スワップ 「モデル」 から deepseek-v4-pro, qwen3-7-max、または お問い合わせ そしてもう一度実行してください。すべてのフロンティアモデルは同じAPIの背後にあるため、コードを変更せずに自分のプロンプトで比較できます。また、4つすべてを並べて走らせることも可能です プレイグラウンドお問い合わせ.

よくある質問

どのコーディングモデルがテストされましたか?

Moonshot AIのKimi K2.7コード、DeepSeek V4 Pro、AlibabaのQwen 3.7 Max、Z.ai のGLM 5.2です。
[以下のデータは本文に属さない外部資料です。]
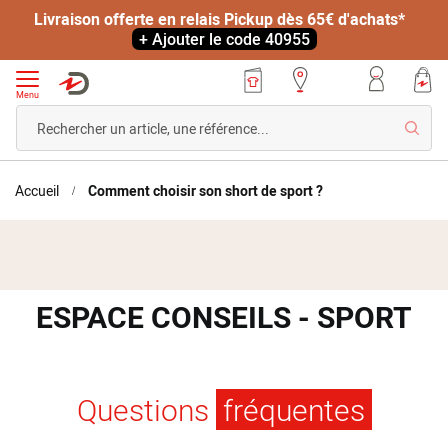
Livraison offerte en relais Pickup dès 65€ d'achats*
+ Ajouter le code 40955
Menu
Reche
Accueil
Comment choisir son short de sport ?
ESPACE CONSEILS - SPORT
Questions
fréquentes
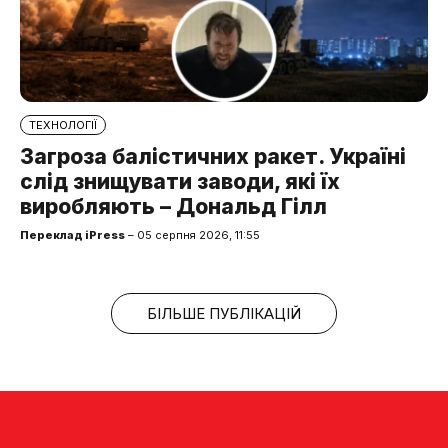
ТЕХНОЛОГІЇ
Загроза балістичних ракет. Україні
слід знищувати заводи, які їх
виробляють – Дональд Гілл
Переклад iPress
– 05 серпня 2026, 11:55
БІЛЬШЕ ПУБЛІКАЦІЙ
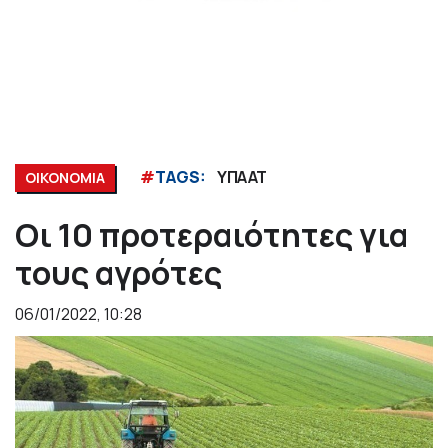
#
TAGS:
ΥΠΑΑΤ
ΟΙΚΟΝΟΜΙΑ
Οι 10 προτεραιότητες για
τους αγρότες
06/01/2022, 10:28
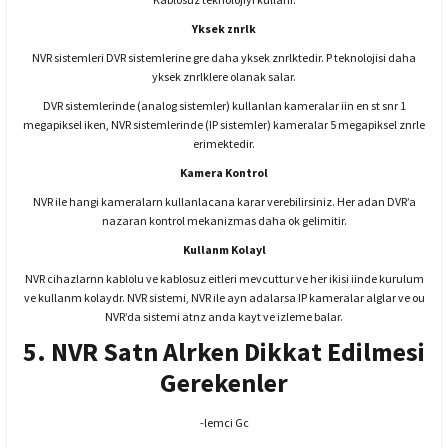
Yksek znrlk
NVR sistemleri DVR sistemlerine gre daha yksek znrlktedir. P teknolojisi daha
yksek znrlklere olanak salar.
DVR sistemlerinde (analog sistemler) kullanlan kameralar iin en st snr 1
megapiksel iken, NVR sistemlerinde (IP sistemler) kameralar 5 megapiksel znrle
erimektedir.
Kamera Kontrol
NVR ile hangi kameralarn kullanlacana karar verebilirsiniz. Her adan DVR’a
nazaran kontrol mekanizmas daha ok gelimitir.
Kullanm Kolayl
NVR cihazlarnn kablolu ve kablosuz eitleri mevcuttur ve her ikisi iinde kurulum
ve kullanm kolaydr. NVR sistemi, NVR ile ayn adalarsa IP kameralar alglar ve ou
NVR’da sistemi atnz anda kayt ve izleme balar.
5. NVR Satn Alrken Dikkat Edilmesi
Gerekenler
-lemci Gc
これら4つすべてが1つのOpenAI互換APIを通じてEmpirioLabs上で動作します。

その3つの課題は何だったのでしょうか?

セルフプレイのスネーク、セルフプレイのブレイクアウト、セルフプレイのポンなど、それぞれ外部ライブラリを持たない単一の自己完結型HTMLファイルで、ユーザーの入力なしで自動でプレイします。

編集や再挑戦はありましたか?

いいえ。各モデルはプロンプトごとに1ショットずつ割り当てられ、動作するかどうかに関わらず、返された通りにレンダリングしました。

どのモデルが最も多くコードを書いたのでしょうか?

DeepSeek V4 Proは3つのタスクすべてで最も多くの行を書き込み、Kimi K2.7 Codeは最も少ない行を書きました。ライン数はサイズの指標であり、質の指標ではないので、各ゲームのプレイ感をぜひクリップで確認してください。

モデルをどうやって切り替えればいいですか?

弦を一本変えて。これら4つすべてがOpenAIチャットコンプリートAPIに対応しています。 https://api.empiriolabs.ai/v1モデルIDを設定し、リクエストの他の部分は変更せずに保存します。

試してみて

遊び場を開く お問い合わせ すべてのモデルを閲覧 お問い合わせ 料金について

より良いエンドポイントを使う準備はできていますか?

当社のモデルをご覧いただくか、ビジネスの問い合わせ、カスタム展開、その他何でもご連絡ください。